What the exercise asks →
List every name of a person or forum user that appears in the forum thread below.

Document extract →
*** Begin section ***

Also on the new one Kerry looks like he is having fun with training you, was it fast glycotic training? Reminds me of Mr Collier yesterday when I checked in with him and training that 60rep giant set on close grip pulldowns lol


----------



## Dai Jones (Dec 1, 2009)

Will be good to follow you again


----------



## Suprakill4 (Jul 11, 2008)

supercell said:


> Thanks buddy, hope you find it useful
> 
> I dont have any plans after the BGP, I always just look one show ahead. Yeah I'm happy here in Wales, my last DVD, The Awakening, highlights that there are many things that make up a top BBing competitor and when some things go wrong in your life, it shows just how much of an impact it can have competitively and emotionally. I was in a very dark place indeed and wanted people to understand to some degree what I had gone thru but also what is still acheivable if you have the right mindset and resolve. It even upsets me to watch it, even now.
> 
> ...

*** End section ***

Records →

*** Begin section ***

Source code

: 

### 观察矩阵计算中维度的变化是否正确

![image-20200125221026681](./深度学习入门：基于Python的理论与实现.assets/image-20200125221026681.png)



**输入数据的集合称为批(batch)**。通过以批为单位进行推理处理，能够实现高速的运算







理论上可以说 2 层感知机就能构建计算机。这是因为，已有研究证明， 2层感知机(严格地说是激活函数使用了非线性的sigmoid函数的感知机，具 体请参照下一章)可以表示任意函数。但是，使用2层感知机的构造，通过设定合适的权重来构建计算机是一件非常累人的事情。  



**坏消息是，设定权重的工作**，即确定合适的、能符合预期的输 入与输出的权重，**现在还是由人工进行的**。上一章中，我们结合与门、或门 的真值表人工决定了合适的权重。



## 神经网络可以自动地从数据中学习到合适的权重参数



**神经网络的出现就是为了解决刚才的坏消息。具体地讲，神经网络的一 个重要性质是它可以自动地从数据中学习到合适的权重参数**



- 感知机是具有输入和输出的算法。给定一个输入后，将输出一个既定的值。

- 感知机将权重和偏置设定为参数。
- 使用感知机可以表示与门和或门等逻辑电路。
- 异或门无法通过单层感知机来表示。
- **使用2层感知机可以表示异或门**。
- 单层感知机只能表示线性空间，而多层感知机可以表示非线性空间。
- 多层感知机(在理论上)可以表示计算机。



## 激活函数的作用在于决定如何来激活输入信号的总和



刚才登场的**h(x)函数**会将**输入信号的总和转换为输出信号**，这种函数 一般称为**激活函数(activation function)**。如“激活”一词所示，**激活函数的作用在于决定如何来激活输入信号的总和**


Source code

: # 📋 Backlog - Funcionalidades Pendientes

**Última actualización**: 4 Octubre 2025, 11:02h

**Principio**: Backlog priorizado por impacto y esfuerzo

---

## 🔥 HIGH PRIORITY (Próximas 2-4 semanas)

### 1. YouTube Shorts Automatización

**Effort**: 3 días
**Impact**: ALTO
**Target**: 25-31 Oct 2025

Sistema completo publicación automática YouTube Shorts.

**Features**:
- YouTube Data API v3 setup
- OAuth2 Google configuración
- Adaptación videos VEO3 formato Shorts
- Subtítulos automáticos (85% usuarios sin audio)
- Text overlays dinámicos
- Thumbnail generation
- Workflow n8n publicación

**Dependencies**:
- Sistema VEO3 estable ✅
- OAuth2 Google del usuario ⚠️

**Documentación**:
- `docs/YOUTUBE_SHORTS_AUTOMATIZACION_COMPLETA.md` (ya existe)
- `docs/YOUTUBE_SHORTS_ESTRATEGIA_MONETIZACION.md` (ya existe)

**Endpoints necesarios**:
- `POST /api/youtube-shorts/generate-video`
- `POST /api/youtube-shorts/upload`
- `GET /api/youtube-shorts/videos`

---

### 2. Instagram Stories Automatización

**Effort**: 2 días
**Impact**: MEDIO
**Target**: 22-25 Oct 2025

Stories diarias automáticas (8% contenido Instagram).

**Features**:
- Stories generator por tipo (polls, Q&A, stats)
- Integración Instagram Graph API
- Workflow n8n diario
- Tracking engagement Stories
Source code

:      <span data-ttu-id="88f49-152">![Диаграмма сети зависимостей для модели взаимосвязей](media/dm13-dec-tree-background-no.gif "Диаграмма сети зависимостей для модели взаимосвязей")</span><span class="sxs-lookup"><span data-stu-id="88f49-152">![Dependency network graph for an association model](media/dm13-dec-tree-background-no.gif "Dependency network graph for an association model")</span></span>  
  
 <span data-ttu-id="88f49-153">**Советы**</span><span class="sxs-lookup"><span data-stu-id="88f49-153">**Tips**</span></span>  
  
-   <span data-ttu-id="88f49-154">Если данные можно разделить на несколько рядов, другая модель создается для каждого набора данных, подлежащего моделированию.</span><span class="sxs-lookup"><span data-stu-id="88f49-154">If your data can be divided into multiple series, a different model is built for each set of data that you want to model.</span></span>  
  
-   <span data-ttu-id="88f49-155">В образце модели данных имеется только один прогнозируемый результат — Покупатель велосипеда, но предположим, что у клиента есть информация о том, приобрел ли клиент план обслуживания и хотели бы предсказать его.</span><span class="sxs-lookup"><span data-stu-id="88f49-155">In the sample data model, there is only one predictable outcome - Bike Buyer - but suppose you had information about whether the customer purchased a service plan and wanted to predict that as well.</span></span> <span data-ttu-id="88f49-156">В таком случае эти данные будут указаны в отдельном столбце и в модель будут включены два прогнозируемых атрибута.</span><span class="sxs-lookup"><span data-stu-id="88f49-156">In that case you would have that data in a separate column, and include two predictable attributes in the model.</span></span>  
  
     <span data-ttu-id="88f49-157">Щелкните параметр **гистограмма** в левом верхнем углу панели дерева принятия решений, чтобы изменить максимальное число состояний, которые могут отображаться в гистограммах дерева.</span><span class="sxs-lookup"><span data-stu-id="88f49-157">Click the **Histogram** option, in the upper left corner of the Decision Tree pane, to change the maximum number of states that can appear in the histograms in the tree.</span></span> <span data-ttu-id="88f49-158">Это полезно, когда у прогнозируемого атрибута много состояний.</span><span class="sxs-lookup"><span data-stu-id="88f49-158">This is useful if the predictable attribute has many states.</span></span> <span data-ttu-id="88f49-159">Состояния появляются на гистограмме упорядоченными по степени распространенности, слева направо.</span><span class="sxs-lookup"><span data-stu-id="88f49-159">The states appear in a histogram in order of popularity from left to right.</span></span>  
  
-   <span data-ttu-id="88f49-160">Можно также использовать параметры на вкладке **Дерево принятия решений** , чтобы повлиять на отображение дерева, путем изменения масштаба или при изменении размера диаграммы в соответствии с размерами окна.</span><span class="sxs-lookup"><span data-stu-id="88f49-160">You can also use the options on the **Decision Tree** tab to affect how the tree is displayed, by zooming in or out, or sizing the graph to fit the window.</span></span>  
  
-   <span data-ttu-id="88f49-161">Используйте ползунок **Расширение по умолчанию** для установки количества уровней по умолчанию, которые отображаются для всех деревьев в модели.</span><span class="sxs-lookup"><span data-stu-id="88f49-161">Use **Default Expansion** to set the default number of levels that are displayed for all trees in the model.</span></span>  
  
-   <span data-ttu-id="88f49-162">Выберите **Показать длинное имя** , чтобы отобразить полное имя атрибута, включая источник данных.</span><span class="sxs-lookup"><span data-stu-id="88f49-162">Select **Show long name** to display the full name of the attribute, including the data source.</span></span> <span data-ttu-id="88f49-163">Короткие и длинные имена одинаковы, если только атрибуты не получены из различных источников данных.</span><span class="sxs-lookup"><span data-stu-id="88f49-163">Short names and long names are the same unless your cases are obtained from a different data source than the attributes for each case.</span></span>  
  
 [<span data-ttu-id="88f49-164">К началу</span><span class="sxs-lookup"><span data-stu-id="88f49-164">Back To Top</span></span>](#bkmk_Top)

*** End section ***

Solved problem →
Kerry, Mr Collier, Dai Jones, Suprakill4, supercell